→ Exercise:
Having found the line that contains "5.1 Refunds for", please retype only it and every line after it up to the end of the entries, exactly as written.

(Entries taken from a collection)
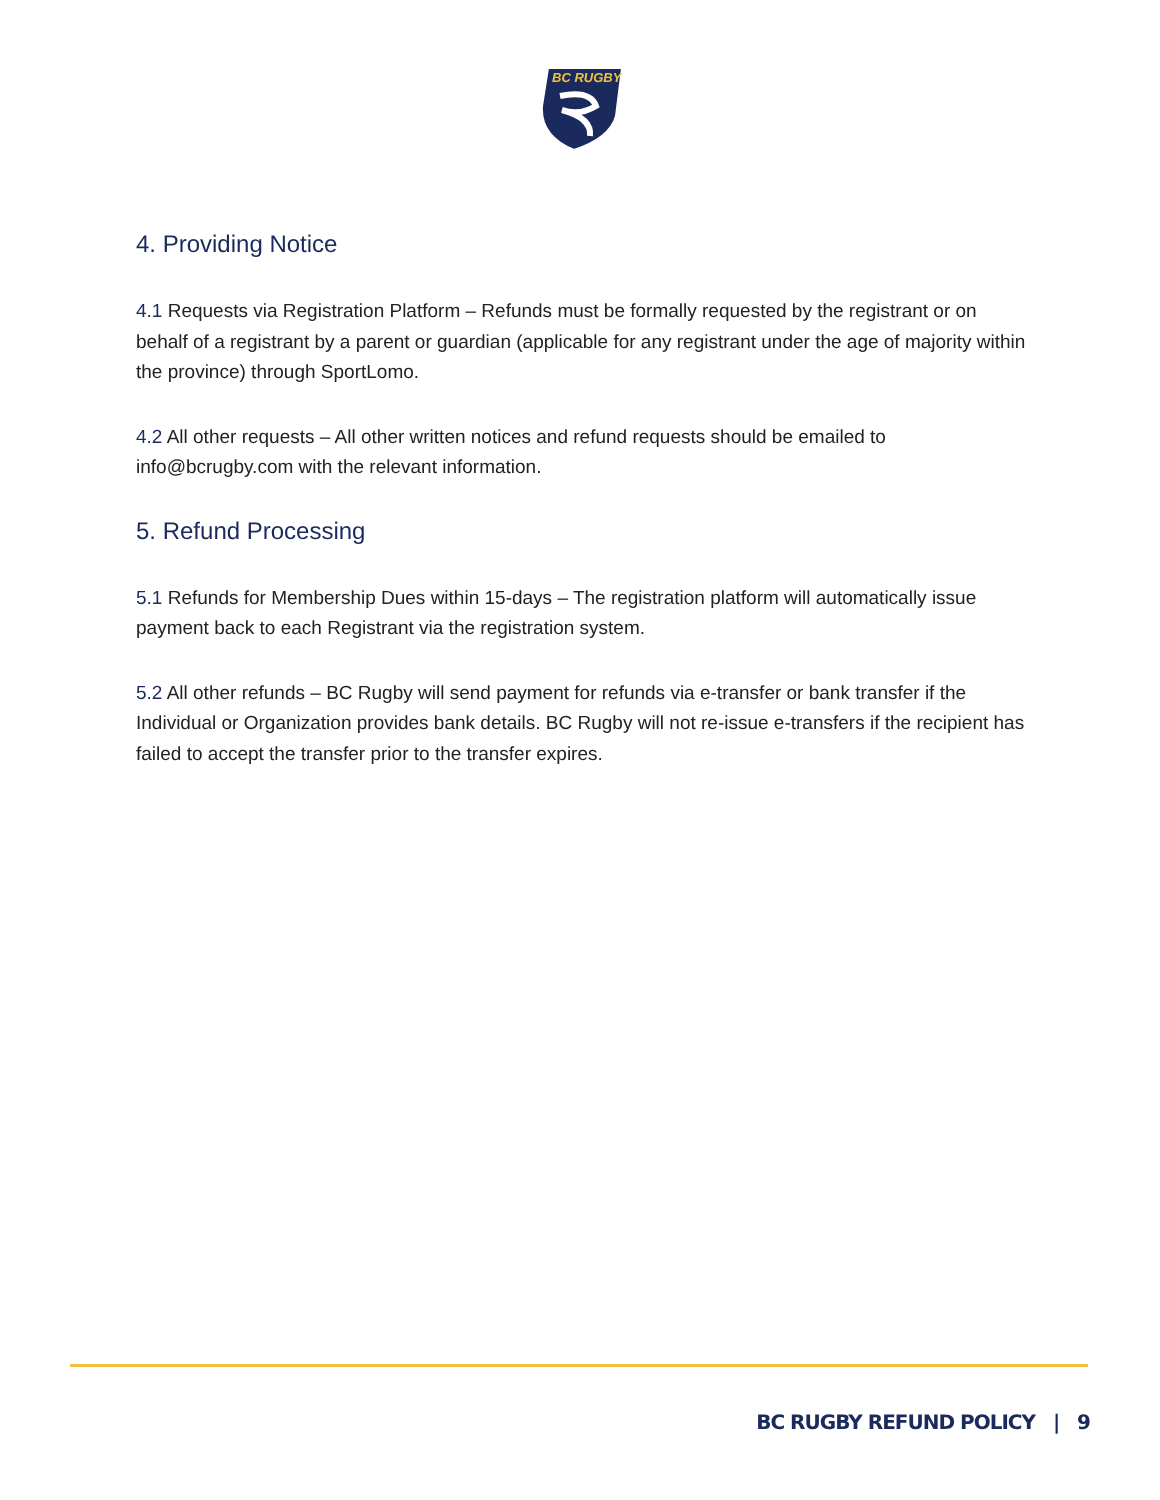BC RUGBY
4. Providing Notice
4.1 Requests via Registration Platform – Refunds must be formally requested by the registrant or on behalf of a registrant by a parent or guardian (applicable for any registrant under the age of majority within the province) through SportLomo.
4.2 All other requests – All other written notices and refund requests should be emailed to info@bcrugby.com with the relevant information.
5. Refund Processing
5.1 Refunds for Membership Dues within 15-days – The registration platform will automatically issue payment back to each Registrant via the registration system.
5.2 All other refunds – BC Rugby will send payment for refunds via e-transfer or bank transfer if the Individual or Organization provides bank details. BC Rugby will not re-issue e-transfers if the recipient has failed to accept the transfer prior to the transfer expires.
BC RUGBY REFUND POLICY | 9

→ Final answer:
5.1 Refunds for Membership Dues within 15-days – The registration platform will automatically issue payment back to each Registrant via the registration system.
5.2 All other refunds – BC Rugby will send payment for refunds via e-transfer or bank transfer if the Individual or Organization provides bank details. BC Rugby will not re-issue e-transfers if the recipient has failed to accept the transfer prior to the transfer expires.
BC RUGBY REFUND POLICY | 9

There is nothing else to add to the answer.